Failure mode is usually a loss of the mechanical bond between the outside of the propellant grain and the inside of the cardboard casing. Not obvious even when unpeeling since the bond is formed by the propellant expanding withing the casing when loaded and pressed and stretching the casing. WIth temperature cycling, they both expand, but the casing does not retract to it's original tight state. If there is a microscopic gap, the flame front can propagate up the sidewall and cause an overpressure. Often, a small crack would develope around the outer edge of the nozzle/propellant interface. This would actually result in a LOWER peak thrust but if the bond was bad, the flame front could reach the sidewall faster than normal. It usually reaches the sidewall at the moment of peak thrust (max dome shape). With the tiny crack, the peak dome shape is never reached and you get a flattened peak - unless the flame spreads up the sides. Once the flame spreads up the sides, something has to fail. One or more of the following will fail: nozzle (PING off the deflector), propellant grain (roman candle out the top), casing (usually the loudest failure with accompanying roman candle propellant blow through).

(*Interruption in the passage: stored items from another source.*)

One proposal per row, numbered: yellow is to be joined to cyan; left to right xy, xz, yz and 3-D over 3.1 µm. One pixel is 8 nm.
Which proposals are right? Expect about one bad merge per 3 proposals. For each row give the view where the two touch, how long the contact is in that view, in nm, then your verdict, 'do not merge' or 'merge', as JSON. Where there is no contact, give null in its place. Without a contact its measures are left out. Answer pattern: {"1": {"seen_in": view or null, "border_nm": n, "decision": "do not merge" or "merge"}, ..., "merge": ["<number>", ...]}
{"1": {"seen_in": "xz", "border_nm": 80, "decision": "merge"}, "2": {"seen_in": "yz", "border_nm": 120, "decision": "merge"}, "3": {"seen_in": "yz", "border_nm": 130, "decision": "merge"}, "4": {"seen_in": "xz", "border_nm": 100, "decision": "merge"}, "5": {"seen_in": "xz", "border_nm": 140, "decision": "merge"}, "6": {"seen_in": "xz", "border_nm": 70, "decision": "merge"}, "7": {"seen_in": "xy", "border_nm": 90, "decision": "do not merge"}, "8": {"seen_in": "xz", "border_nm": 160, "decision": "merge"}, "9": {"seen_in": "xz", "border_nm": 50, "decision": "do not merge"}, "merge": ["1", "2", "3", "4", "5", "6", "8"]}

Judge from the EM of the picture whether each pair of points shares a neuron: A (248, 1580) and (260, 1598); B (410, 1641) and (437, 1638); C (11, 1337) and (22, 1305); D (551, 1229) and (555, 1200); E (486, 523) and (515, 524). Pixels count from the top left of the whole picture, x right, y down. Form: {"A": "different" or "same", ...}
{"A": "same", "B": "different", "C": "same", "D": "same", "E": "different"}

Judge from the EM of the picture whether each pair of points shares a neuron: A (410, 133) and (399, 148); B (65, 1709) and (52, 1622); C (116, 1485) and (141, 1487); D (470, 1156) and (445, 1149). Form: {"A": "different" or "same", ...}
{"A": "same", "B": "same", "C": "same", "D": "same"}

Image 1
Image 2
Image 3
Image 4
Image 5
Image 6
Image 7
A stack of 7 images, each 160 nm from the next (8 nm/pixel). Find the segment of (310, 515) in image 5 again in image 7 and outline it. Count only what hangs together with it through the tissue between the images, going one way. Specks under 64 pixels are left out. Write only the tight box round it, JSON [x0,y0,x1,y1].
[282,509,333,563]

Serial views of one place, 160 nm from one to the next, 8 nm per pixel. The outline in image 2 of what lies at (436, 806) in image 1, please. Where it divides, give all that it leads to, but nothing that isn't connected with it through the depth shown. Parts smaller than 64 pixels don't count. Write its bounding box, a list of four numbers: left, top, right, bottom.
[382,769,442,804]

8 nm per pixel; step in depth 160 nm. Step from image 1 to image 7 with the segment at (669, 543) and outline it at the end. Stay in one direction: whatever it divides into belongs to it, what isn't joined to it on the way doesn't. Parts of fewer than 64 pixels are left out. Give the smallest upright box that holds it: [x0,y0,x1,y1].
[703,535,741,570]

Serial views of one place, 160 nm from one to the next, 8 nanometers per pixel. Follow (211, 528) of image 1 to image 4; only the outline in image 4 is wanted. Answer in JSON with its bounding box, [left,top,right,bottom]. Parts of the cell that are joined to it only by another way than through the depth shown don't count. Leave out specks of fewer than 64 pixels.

Oh well. no more time to type. I've got 3 other things to do right now....
 
And 30 years after the test, they still CATO. Not to knock Estes, but there's no economical way to tell if a BP motor is good or not. I think the probability guys have the right idea, the best you can do is fire a few from each lot and hope statistically that the rest are good. If yours happens to be one of the statistical exceptions, you end up posting here....
 
just reading..lol just reading........

Not one.. (How I care for my motors)..lol

Grim
 
I look at it this way, since the late 70's this is my first cato of an Estes motor. So I was most likely due. :)
 
Just after staging

8326322917_f099c051ac_b.jpg


I have gotten in touch with them...

I contacted Estes twice. Once the day after the E9 failed, and thinking it was the holidays, once again after Jan 1. All via the web site. Zilch. But, I had a contact from the last time I had a no ejection charge issue. On a whim I sent off an email. Blam! One day later I have an answer. Customer service says there were no messages from me in December or Jan. Having spent the past 8 years dealing with writing the back end services for large web sites, I can confirm, things occasionally go wrong and data is lost. :p I can only surmise perhaps this was the case, tho 10 days apart? As Estes has always been superb it was perplexing I heard nothing back.

So now I am in contact with them and all is well. But only because of prior contact. And that would, were you out there Estes, suggest you really should ask those running the site if there are messages getting lost and to prove they are not.